Travail demandé
Reproduisez fidèlement, ligne par ligne, l'intégralité des enregistrements ci-dessous, sans rien omettre ni modifier.

[Données textuelles extraites des pages]
════

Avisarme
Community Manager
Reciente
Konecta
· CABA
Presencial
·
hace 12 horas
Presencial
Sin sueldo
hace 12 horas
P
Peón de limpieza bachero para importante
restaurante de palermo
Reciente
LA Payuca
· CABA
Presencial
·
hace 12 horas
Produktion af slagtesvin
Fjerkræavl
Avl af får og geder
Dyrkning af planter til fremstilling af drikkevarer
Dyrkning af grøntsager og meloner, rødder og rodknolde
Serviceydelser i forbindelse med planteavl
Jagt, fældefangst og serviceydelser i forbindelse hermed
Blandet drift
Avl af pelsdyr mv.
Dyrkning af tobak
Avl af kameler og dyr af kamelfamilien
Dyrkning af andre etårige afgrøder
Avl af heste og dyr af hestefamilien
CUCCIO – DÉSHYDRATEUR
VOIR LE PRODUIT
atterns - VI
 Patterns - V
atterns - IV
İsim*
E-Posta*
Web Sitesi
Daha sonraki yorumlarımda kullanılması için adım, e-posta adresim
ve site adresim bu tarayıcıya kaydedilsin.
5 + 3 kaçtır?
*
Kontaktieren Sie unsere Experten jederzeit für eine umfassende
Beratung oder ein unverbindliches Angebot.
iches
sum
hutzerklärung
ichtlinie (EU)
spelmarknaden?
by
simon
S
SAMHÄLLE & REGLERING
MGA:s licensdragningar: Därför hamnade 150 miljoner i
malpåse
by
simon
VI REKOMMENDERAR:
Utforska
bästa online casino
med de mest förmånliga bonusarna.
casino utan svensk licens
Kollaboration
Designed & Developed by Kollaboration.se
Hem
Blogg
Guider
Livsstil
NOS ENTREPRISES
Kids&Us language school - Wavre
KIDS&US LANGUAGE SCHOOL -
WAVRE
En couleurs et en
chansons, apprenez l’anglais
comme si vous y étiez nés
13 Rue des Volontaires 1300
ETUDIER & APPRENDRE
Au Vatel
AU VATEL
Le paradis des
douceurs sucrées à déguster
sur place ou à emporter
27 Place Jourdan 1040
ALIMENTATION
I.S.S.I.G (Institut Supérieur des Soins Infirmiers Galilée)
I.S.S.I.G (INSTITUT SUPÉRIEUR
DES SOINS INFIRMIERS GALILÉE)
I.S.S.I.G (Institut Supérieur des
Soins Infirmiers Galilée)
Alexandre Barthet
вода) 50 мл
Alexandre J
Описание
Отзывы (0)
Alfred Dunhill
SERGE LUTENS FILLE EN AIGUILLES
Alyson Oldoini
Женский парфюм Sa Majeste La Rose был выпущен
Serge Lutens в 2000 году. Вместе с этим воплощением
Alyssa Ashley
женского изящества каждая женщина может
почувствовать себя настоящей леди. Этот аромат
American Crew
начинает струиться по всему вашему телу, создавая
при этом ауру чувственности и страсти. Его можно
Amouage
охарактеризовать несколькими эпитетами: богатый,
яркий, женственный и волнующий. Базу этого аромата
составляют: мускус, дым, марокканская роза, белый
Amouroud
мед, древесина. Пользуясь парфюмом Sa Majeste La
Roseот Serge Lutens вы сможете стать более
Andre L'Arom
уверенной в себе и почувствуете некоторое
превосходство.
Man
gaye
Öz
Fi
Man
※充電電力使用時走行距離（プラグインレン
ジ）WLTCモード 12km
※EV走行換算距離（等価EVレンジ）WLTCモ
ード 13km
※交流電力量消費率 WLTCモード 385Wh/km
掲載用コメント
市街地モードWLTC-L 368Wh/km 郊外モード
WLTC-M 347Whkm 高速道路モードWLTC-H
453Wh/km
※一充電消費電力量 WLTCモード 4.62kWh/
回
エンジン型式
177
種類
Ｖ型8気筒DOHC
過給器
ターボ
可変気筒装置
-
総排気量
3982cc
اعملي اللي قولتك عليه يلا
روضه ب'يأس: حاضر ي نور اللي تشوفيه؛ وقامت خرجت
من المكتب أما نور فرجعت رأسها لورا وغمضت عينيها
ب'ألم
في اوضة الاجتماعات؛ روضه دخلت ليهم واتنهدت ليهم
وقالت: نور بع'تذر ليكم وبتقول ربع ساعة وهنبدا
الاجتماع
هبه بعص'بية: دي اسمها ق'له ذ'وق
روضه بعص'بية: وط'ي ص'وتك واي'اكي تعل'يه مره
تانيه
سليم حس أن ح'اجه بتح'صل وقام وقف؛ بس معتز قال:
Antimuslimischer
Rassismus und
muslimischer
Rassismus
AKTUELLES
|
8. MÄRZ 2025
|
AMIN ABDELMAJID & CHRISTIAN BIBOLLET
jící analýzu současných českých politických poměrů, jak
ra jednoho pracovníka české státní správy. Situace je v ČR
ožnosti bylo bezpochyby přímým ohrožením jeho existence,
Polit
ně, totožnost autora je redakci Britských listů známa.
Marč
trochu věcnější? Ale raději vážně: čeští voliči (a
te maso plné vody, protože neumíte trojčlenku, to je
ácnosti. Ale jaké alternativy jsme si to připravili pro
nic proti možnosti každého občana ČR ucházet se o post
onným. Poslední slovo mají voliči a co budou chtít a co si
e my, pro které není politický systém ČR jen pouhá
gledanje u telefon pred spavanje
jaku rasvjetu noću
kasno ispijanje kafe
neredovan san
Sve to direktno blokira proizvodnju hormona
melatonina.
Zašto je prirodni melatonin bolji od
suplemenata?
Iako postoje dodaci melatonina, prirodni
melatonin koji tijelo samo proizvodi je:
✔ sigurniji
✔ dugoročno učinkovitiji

════

Résultat obtenu
Avisarme
Community Manager
Reciente
Konecta
· CABA
Presencial
·
hace 12 horas
Presencial
Sin sueldo
hace 12 horas
P
Peón de limpieza bachero para importante
restaurante de palermo
Reciente
LA Payuca
· CABA
Presencial
·
hace 12 horas
Produktion af slagtesvin
Fjerkræavl
Avl af får og geder
Dyrkning af planter til fremstilling af drikkevarer
Dyrkning af grøntsager og meloner, rødder og rodknolde
Serviceydelser i forbindelse med planteavl
Jagt, fældefangst og serviceydelser i forbindelse hermed
Blandet drift
Avl af pelsdyr mv.
Dyrkning af tobak
Avl af kameler og dyr af kamelfamilien
Dyrkning af andre etårige afgrøder
Avl af heste og dyr af hestefamilien
CUCCIO – DÉSHYDRATEUR
VOIR LE PRODUIT
atterns - VI
 Patterns - V
atterns - IV
İsim*
E-Posta*
Web Sitesi
Daha sonraki yorumlarımda kullanılması için adım, e-posta adresim
ve site adresim bu tarayıcıya kaydedilsin.
5 + 3 kaçtır?
*
Kontaktieren Sie unsere Experten jederzeit für eine umfassende
Beratung oder ein unverbindliches Angebot.
iches
sum
hutzerklärung
ichtlinie (EU)
spelmarknaden?
by
simon
S
SAMHÄLLE & REGLERING
MGA:s licensdragningar: Därför hamnade 150 miljoner i
malpåse
by
simon
VI REKOMMENDERAR:
Utforska
bästa online casino
med de mest förmånliga bonusarna.
casino utan svensk licens
Kollaboration
Designed & Developed by Kollaboration.se
Hem
Blogg
Guider
Livsstil
NOS ENTREPRISES
Kids&Us language school - Wavre
KIDS&US LANGUAGE SCHOOL -
WAVRE
En couleurs et en
chansons, apprenez l’anglais
comme si vous y étiez nés
13 Rue des Volontaires 1300
ETUDIER & APPRENDRE
Au Vatel
AU VATEL
Le paradis des
douceurs sucrées à déguster
sur place ou à emporter
27 Place Jourdan 1040
ALIMENTATION
I.S.S.I.G (Institut Supérieur des Soins Infirmiers Galilée)
I.S.S.I.G (INSTITUT SUPÉRIEUR
DES SOINS INFIRMIERS GALILÉE)
I.S.S.I.G (Institut Supérieur des
Soins Infirmiers Galilée)
Alexandre Barthet
вода) 50 мл
Alexandre J
Описание
Отзывы (0)
Alfred Dunhill
SERGE LUTENS FILLE EN AIGUILLES
Alyson Oldoini
Женский парфюм Sa Majeste La Rose был выпущен
Serge Lutens в 2000 году. Вместе с этим воплощением
Alyssa Ashley
женского изящества каждая женщина может
почувствовать себя настоящей леди. Этот аромат
American Crew
начинает струиться по всему вашему телу, создавая
при этом ауру чувственности и страсти. Его можно
Amouage
охарактеризовать несколькими эпитетами: богатый,
яркий, женственный и волнующий. Базу этого аромата
составляют: мускус, дым, марокканская роза, белый
Amouroud
мед, древесина. Пользуясь парфюмом Sa Majeste La
Roseот Serge Lutens вы сможете стать более
Andre L'Arom
уверенной в себе и почувствуете некоторое
превосходство.
Man
gaye
Öz
Fi
Man
※充電電力使用時走行距離（プラグインレン
ジ）WLTCモード 12km
※EV走行換算距離（等価EVレンジ）WLTCモ
ード 13km
※交流電力量消費率 WLTCモード 385Wh/km
掲載用コメント
市街地モードWLTC-L 368Wh/km 郊外モード
WLTC-M 347Whkm 高速道路モードWLTC-H
453Wh/km
※一充電消費電力量 WLTCモード 4.62kWh/
回
エンジン型式
177
種類
Ｖ型8気筒DOHC
過給器
ターボ
可変気筒装置
-
総排気量
3982cc
اعملي اللي قولتك عليه يلا
روضه ب'يأس: حاضر ي نور اللي تشوفيه؛ وقامت خرجت
من المكتب أما نور فرجعت رأسها لورا وغمضت عينيها
ب'ألم
في اوضة الاجتماعات؛ روضه دخلت ليهم واتنهدت ليهم
وقالت: نور بع'تذر ليكم وبتقول ربع ساعة وهنبدا
الاجتماع
هبه بعص'بية: دي اسمها ق'له ذ'وق
روضه بعص'بية: وط'ي ص'وتك واي'اكي تعل'يه مره
تانيه
سليم حس أن ح'اجه بتح'صل وقام وقف؛ بس معتز قال:
Antimuslimischer
Rassismus und
muslimischer
Rassismus
AKTUELLES
|
8. MÄRZ 2025
|
AMIN ABDELMAJID & CHRISTIAN BIBOLLET
jící analýzu současných českých politických poměrů, jak
ra jednoho pracovníka české státní správy. Situace je v ČR
ožnosti bylo bezpochyby přímým ohrožením jeho existence,
Polit
ně, totožnost autora je redakci Britských listů známa.
Marč
trochu věcnější? Ale raději vážně: čeští voliči (a
te maso plné vody, protože neumíte trojčlenku, to je
ácnosti. Ale jaké alternativy jsme si to připravili pro
nic proti možnosti každého občana ČR ucházet se o post
onným. Poslední slovo mají voliči a co budou chtít a co si
e my, pro které není politický systém ČR jen pouhá
gledanje u telefon pred spavanje
jaku rasvjetu noću
kasno ispijanje kafe
neredovan san
Sve to direktno blokira proizvodnju hormona
melatonina.
Zašto je prirodni melatonin bolji od
suplemenata?
Iako postoje dodaci melatonina, prirodni
melatonin koji tijelo samo proizvodi je:
✔ sigurniji
✔ dugoročno učinkovitiji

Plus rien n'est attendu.